# Oh no, the bay/brown question again!



## Jenna (Feb 24, 2009)

OK, so I have a mare, who I've always said is dark bay, but after reading A LOT on here I think she's probably brown.

However I have a question - she has much lighter 'soft' parts and I've always put that down to the pangare coat modifier, but reading on here people have said that a distinction between bay and brown is that browns have the lighter soft parts. 

So what about the pangare modifier? Does that mean all Exmoors are brown? IS there such a thing as the pangare modifier that works on a bay coat? Or are ALL 'bay' horses with lighter soft parts actually brown?

Is there any other way (apart from testing) that I can say whether she is bay or brown? There is a significant difference between her summer and winter coats, and also changes as she's grown up (I've had her since she was a foal). Does that signify 'brownness'? 

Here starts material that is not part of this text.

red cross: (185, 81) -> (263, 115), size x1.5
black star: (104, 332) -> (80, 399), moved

Thanks! Very interested in your replies - I became fascinated by it all when I got my palomino and now I can't get enough of it!


----------



## ThirteenAcres (Apr 27, 2012)

Can you post pictures of her in various seasons and ages? Pangare is fairly extreme and usually spreads under the entire belly, not just in the soft parts of a horse. 

Most advice will say have her tested for the At gene. All opinions are just best guesses by picture evidence. 

I'd love to see her pictures. I'm not one of the experts here, but I'm pretty good at spotting a brown.


----------



## Jenna (Feb 24, 2009)

Oh I have stacks of pics! 

Yearling, summer









Yearling, winter









2 yo, summer









3 yo, summer









3 yo, winter









And finally a couple of years ago - aged about 5.









(I do have lots more if you need them ...)


----------



## ThirteenAcres (Apr 27, 2012)

First off, she's very pretty. Let me clarify on one thing. Are you saying she's an Exmoor or asking about the exmoors and pangare?


----------



## TexanFreedom (Apr 2, 2012)

The second pic looks pangare.


----------



## sommsama09 (Oct 28, 2010)

Brown. Througout all these pictures you can see the "brown points" on her muzzle, near her elbow etc :wink: Shes very nice!:grin:


----------



## ThirteenAcres (Apr 27, 2012)

I think the second pic is exaggerated because of the sunlight coming from behind. 

She is a lovely brown as stated above. But I wouldn't say pangare. 

I have read the exmoor's are brown with pangare.
_Posted via Mobile Device_


----------



## Chiilaa (Aug 12, 2010)

Here is brown with pangare. Can you see the difference in the horses muzzle especially?


----------



## sommsama09 (Oct 28, 2010)

Chiilaa said:


> Here is brown with pangare. Can you see the difference in the horses muzzle especially?


You've heard it from our HorseForum colour expert now


----------



## TexanFreedom (Apr 2, 2012)

I didn't say she was pangare, it just looked like it  

I agree, she is most likely just brown. I think you should get her tested, anyway. *pokepoke*


----------



## Jenna (Feb 24, 2009)

Hi, thanks for all your comments - especially the ones who said she's pretty!

13 Acres - Sorry for the confusion, no she's not Exmoor she's actually Welsh! 

So, I probably have a brown mare - and I have to explain to my friend that her Exmoor is also brown!
_Posted via Mobile Device_


----------